>> BEGIN TEXT PROVIDED

# (Question) play 9.00 pkgs on 7.50/7.55 PS4



## Darksphere92 (Dec 19, 2021)

how would i go about playing 9.00 pkgs on a 7.50/7.55 PS4, do i have to do anything different then what ive been doing to playing the old pkg games? do i have to update my PS4? or can i just install them to the 7.50/7.55 PS4 and they will work?


----------



## Darksphere92 (Dec 19, 2021)

just wondering is all.


----------



## MikeyTaylorGaming (Dec 19, 2021)

Do you mean playing games which have a minimum firmware requirement of 9.00 on a firmware less than 9.00?

If that's the case, then from what I understand the game/ update for the game need to be backported, so that the PS4 doesn't know that the firmware on your PS4 is too low.

You can do this yourself, but there are various places where people backport games for everyone to enjoy on older firmwares.


----------



## Darksphere92 (Dec 19, 2021)

MikeyTaylorGaming said:


> Do yo mean playing games which have a minimum firmware requirement of 9.00 on a firmware less than 9.00?
> 
> If that's the case, then from what I understand the game/ update for the game need to be backported, so that the PS4 doesn't know that the firmware on your PS4 is too low.
> 
> You can do this yourself, but there are various places where people backport games for everyone to enjoy on older firmwares.

>> END TEXT PROVIDED

▶ **EXERCISE SET**:
1. In the PS4 firmware thread, translate this sentence into Spanish: "You can do this yourself, but there are various places where people backport games for everyone to enjoy on older firmwares."
2. Extend the PS4 firmware thread, picking up after its last line.
The items come from a separate source.

>> BEGIN EXTRACTED ENTRIES

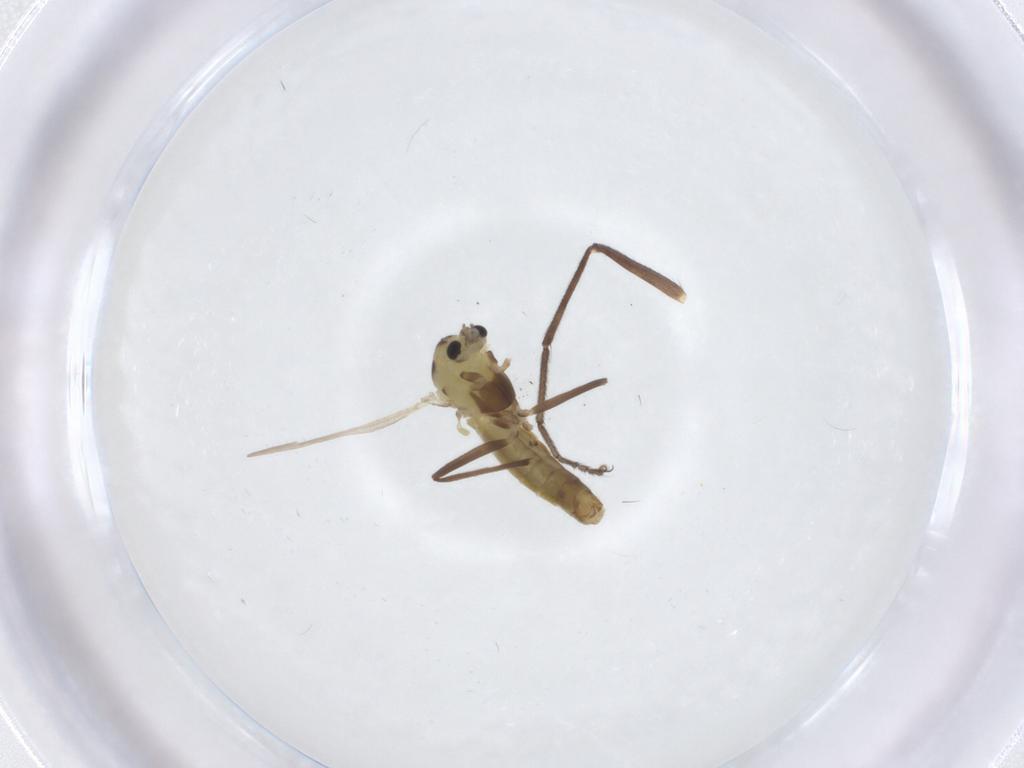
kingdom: Animalia
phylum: Arthropoda
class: Insecta
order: Diptera
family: Chironomidae
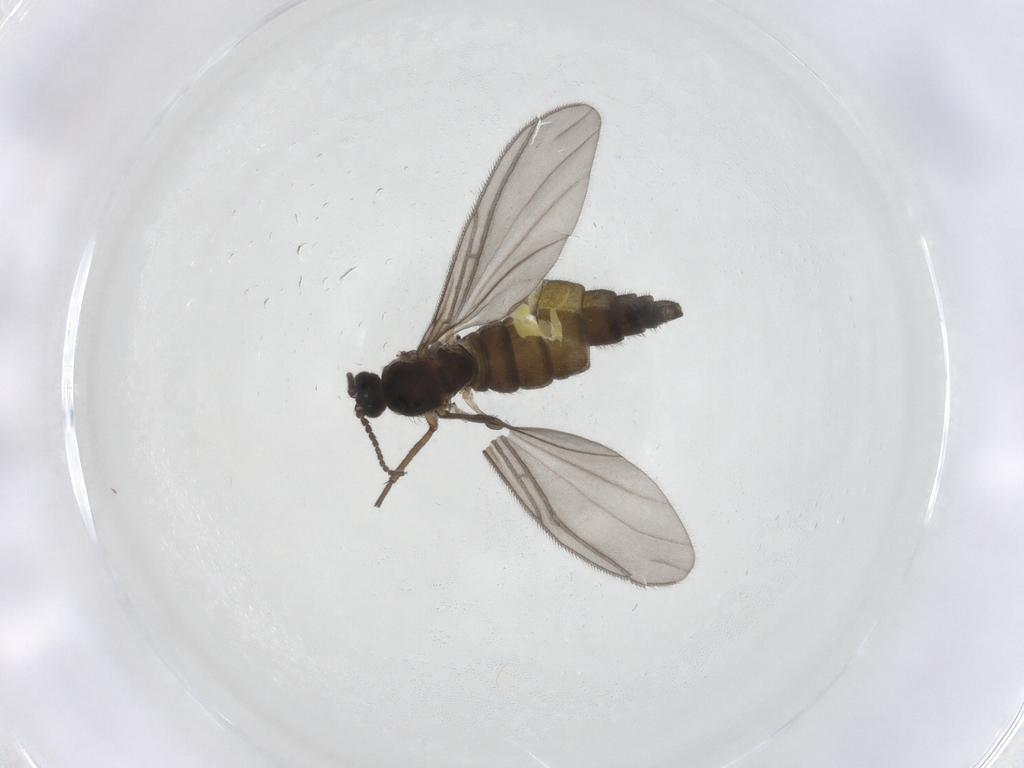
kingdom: Animalia
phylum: Arthropoda
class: Insecta
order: Diptera
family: Sciaridae
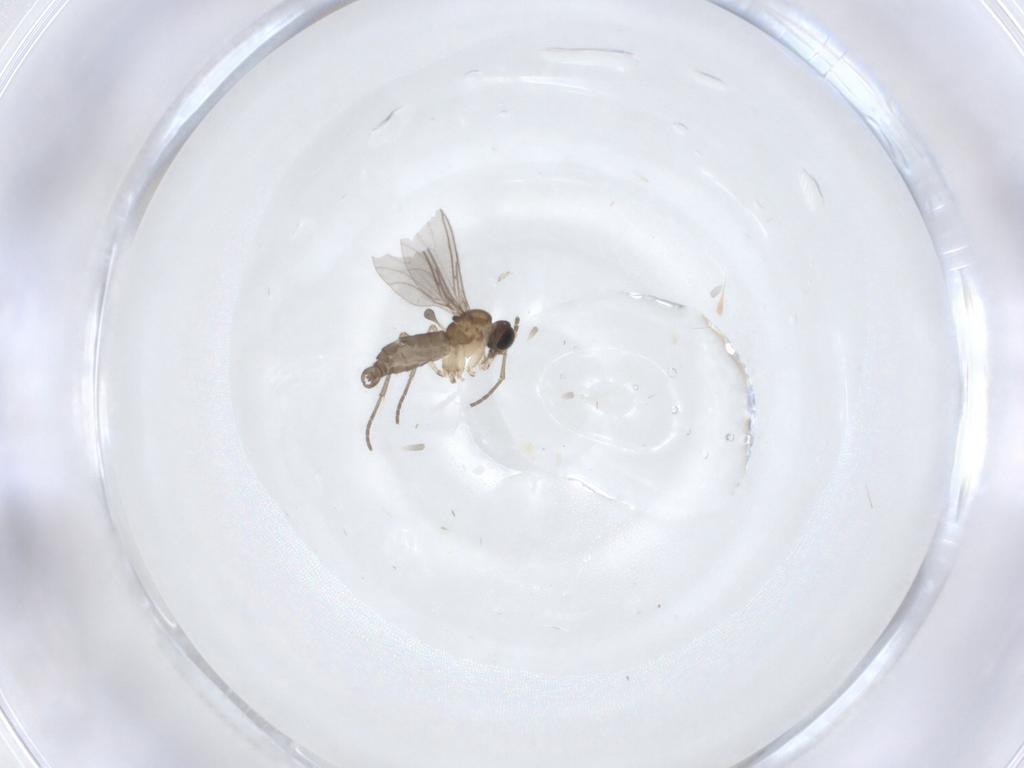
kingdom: Animalia
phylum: Arthropoda
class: Insecta
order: Diptera
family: Sciaridae
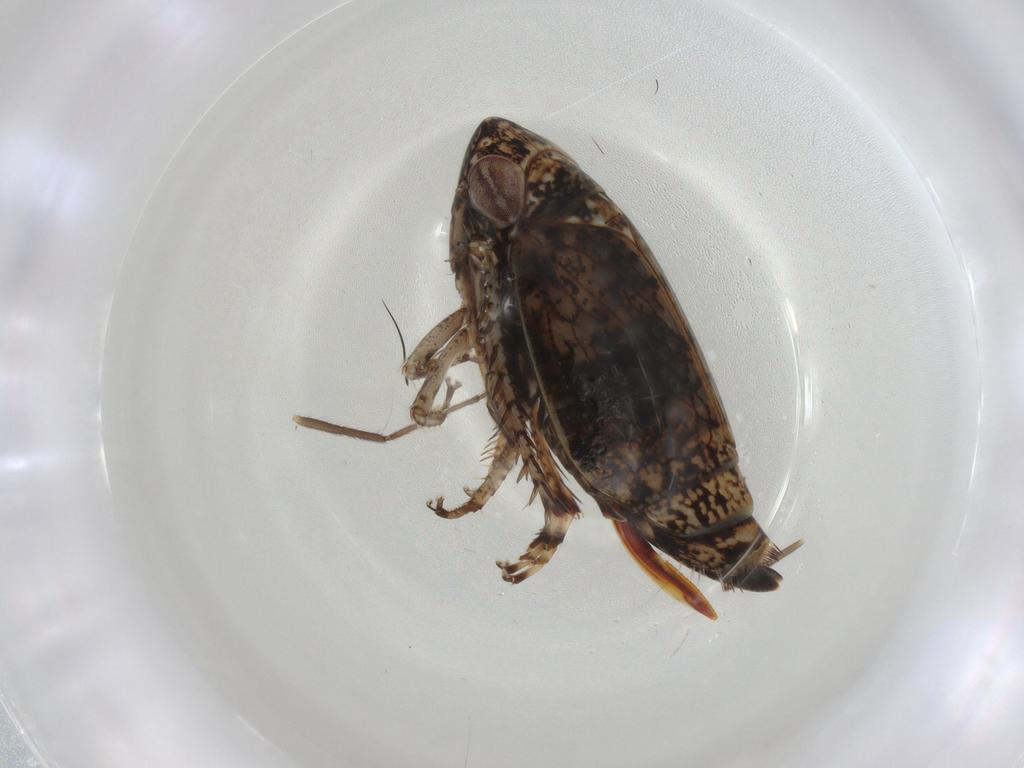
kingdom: Animalia
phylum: Arthropoda
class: Insecta
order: Hemiptera
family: Cicadellidae
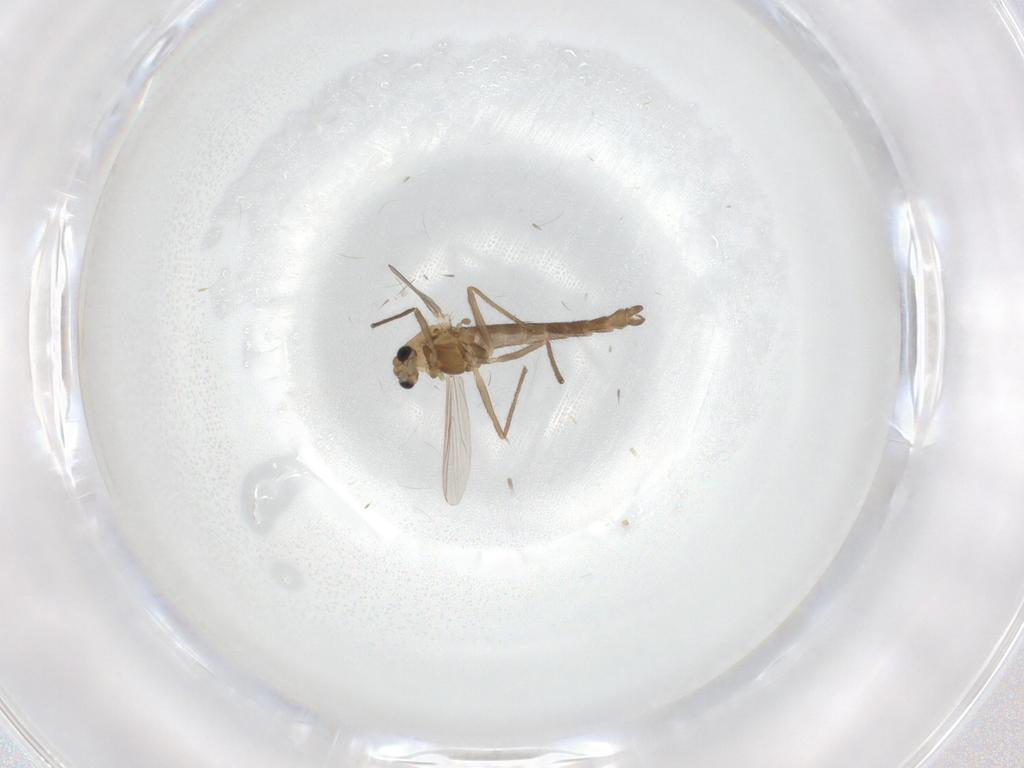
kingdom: Animalia
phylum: Arthropoda
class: Insecta
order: Diptera
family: Chironomidae
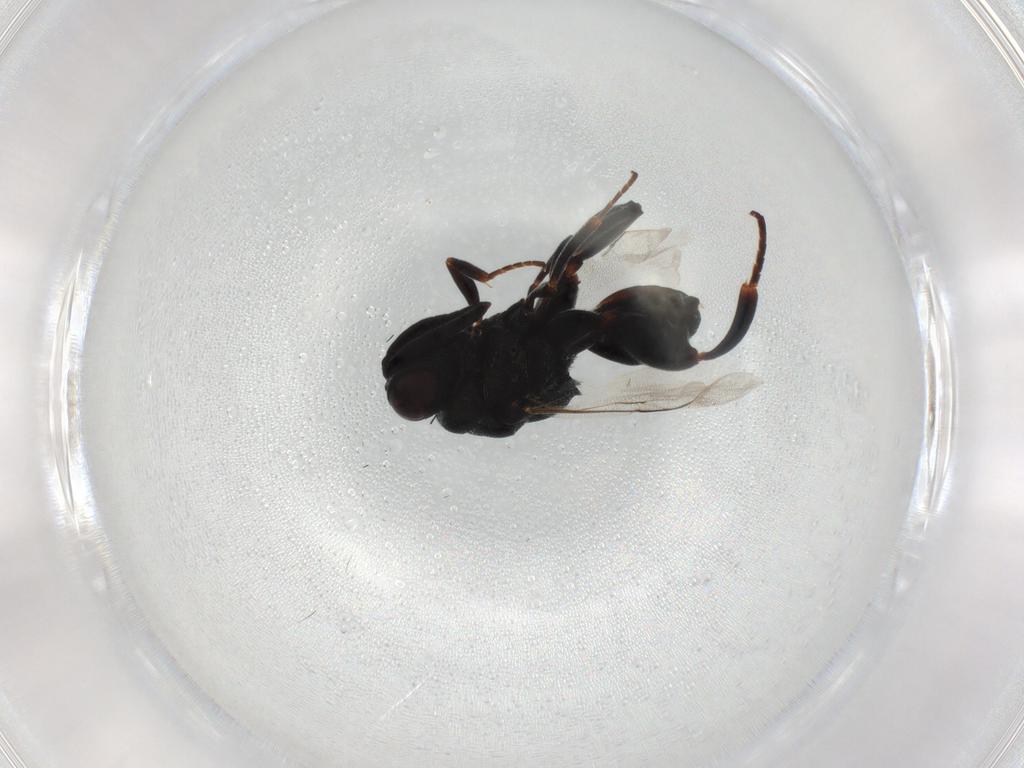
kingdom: Animalia
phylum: Arthropoda
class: Insecta
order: Hymenoptera
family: Bethylidae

>> END EXTRACTED ENTRIES

▶ **RESULTS FOR THE EXERCISE**:
1. Puedes hacerlo por tu cuenta, pero hay varios sitios donde la gente hace backport de juegos para que todos puedan disfrutarlos en firmwares más antiguos.

2.
ok thanks, was just curious if the methods have changed for newer Firmware games.


----------



## Hayato213 (Dec 19, 2021)

Games has to be backported if it is possible.


----------



## MasterJ360 (Dec 19, 2021)

Do yourself a great service and update to 9.00 theres absolutely no reason to be on 6.72-7.55 b/c 9.00 has superior stability compared to them unless for some reason you cant get a usb stick. Also you wont have to worry about backporting


----------



## viper3344 (Dec 20, 2021)

Was on 7.55 for a year.  Do yourself a favor and update.  Literally ZERO reason to be on 7xx right now


----------



## Darksphere92 (Dec 20, 2021)

i made a mistake i thought i was on 7.50 or 7.55, i was on 5.05, i updated anyway, if i screwed up oh well.


----------



## Randqalan (Dec 20, 2021)

Darksphere92 said:


> i made a mistake i thought i was on 7.50 or 7.55, i was on 5.05, i updated anyway, if i screwed up oh well.


If u updated above 5.05 just goto 9.00 almost the same now. don't 9.03 if so u are not going to be able jb any time soon


----------



## MikeyTaylorGaming (Dec 20, 2021)

MasterJ360 said:


> Do yourself a great service and update to 9.00 theres absolutely no reason to be on 6.72-7.55 b/c 9.00 has superior stability compared to them unless for some reason you cant get a usb stick. Also you wont have to worry about backporting





viper3344 said:


> Was on 7.55 for a year.  Do yourself a favor and update.  Literally ZERO reason to be on 7xx right now


I think a lot of people like the idea of staying on a firmware like 5.05 - 7.55 purely because they believe a permanent exploit could come out that only works on older firmwares.

As for backporting, it's likely we'll still need a method of backporting games for use on FW9.00 when games that rely on newer firmwares are released. Does anyone have a link to a guide or method of backporting games for yourself?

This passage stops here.